* [Activity]: Determine how many lines in the entries below contain the string "across". Letter case counts, and the reply should be only the number.

* [Input data]:
*** Block opens ***

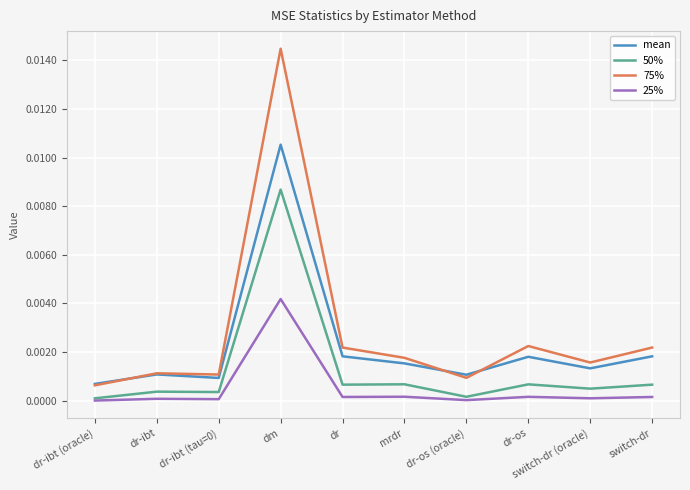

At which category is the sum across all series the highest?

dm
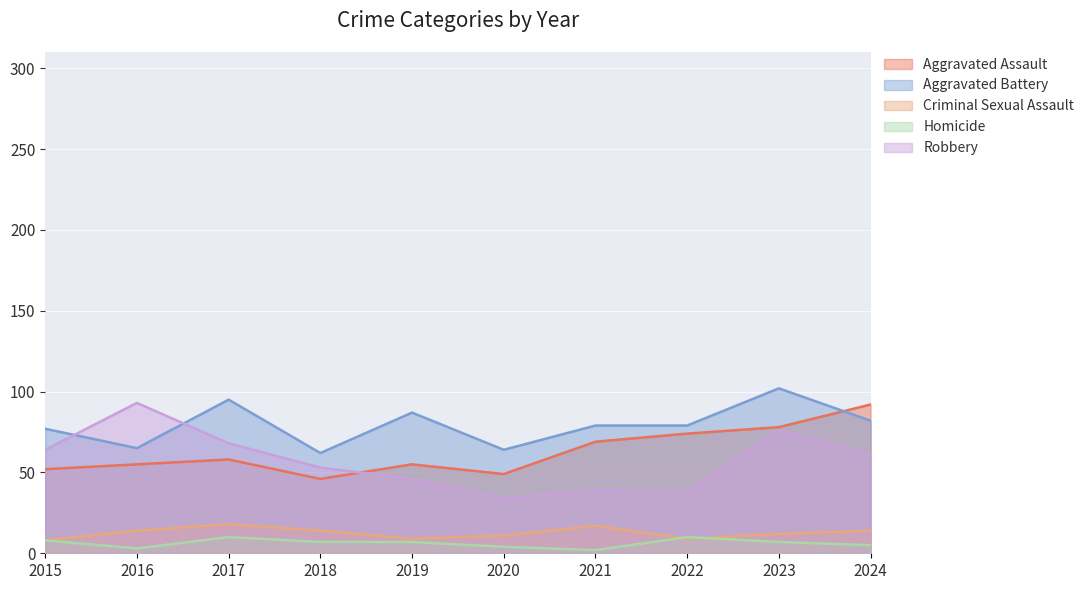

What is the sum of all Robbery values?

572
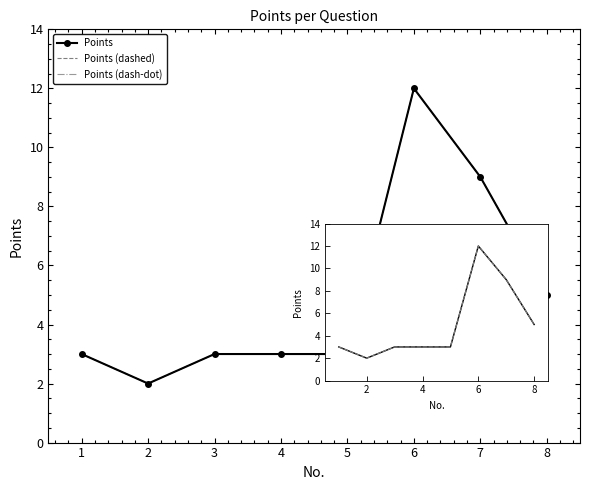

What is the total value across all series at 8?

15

*** Block closes ***
*** Block opens ***

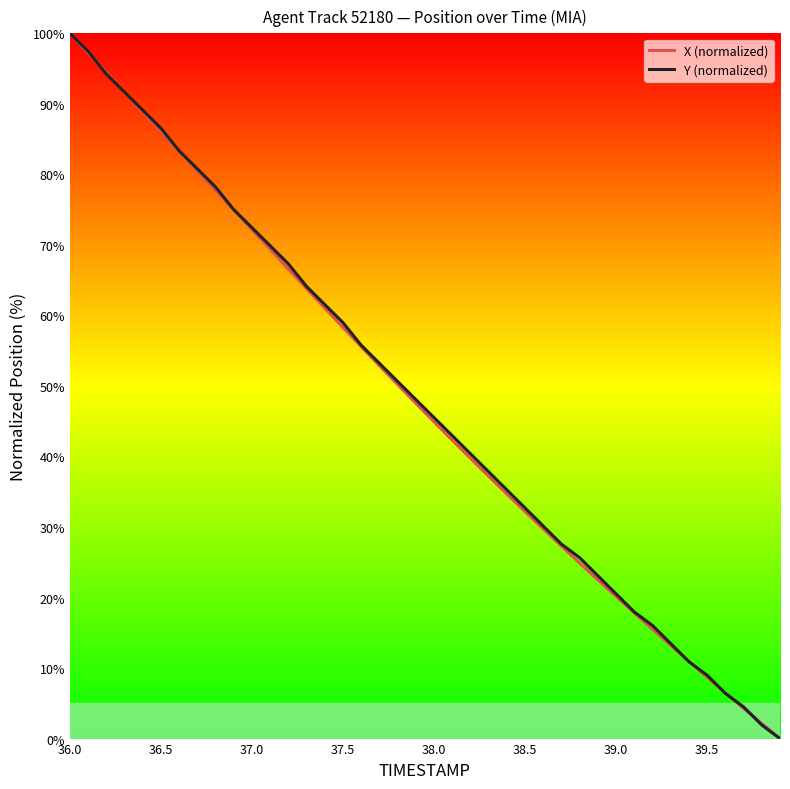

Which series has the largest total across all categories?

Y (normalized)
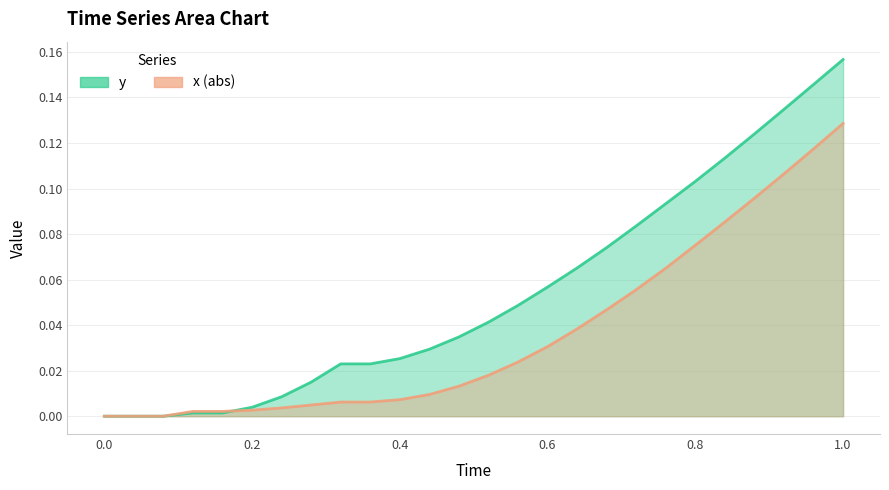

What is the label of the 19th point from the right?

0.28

*** Block closes ***

* [Answer section]: 3